For those that don't know the story, here's a spoiler... Miss S had to spend 5 days in the NICU.  No big deal in the grand scheme of things.  A big deal when you are in the midst of it all.

Miss S arrived the day before Miss L's third birthday.  It kind of threw a wrench in some plans but what can you do?  (There will be a separate post on Miss L's birthday).  Anyway, we had been prepared mentally that the girls would not be able to come and see Miss S in the hospital or even me for that matter.  However, much to our sweet surprise not only were they able to come and see me they were also able to go see Miss S as long as they had not been sick in the last two weeks and did not currently have a fever.  We were good to go!!

Of course, our girls provided some sweet moments when they saw Miss S for the first time.  We were thankful at this point that Miss S had been taken off the CPAP machine that was helping her breathe and force her lungs to work a bit better.  It may have been too scary for them prior to that.

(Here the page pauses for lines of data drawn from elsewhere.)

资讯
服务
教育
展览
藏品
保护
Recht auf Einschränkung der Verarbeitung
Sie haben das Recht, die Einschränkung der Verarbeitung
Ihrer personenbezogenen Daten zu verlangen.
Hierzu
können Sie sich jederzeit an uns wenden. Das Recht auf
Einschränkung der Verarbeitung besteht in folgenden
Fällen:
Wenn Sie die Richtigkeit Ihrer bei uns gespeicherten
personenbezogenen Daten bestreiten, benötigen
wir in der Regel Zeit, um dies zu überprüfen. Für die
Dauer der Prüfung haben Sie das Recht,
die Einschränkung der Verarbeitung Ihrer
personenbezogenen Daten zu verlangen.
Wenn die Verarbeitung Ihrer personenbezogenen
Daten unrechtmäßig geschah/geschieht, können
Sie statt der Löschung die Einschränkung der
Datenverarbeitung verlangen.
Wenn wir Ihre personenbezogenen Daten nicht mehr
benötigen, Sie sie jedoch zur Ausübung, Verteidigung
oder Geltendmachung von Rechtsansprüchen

Miss L was excited to see Miss S and was excited to finally see her new sister.  However, when the nurse came in the room (and to anyone she would see after that) she informed her that her sister "is in a box."  It was pretty funny how matter-of-fact she was about Miss S living in a box.  I think she thought that she would always be in that box.

We were never sure how much Miss A understood the whole situation or that this baby would be coming home with us.  When she first saw Miss S she said, "Baby!"  Sweet girl.  She looked and kept saying, "Baby!"  Then finally she put her hand on the "box" and gave Miss S a kiss through the plastic.  It was the sweetest thing ever.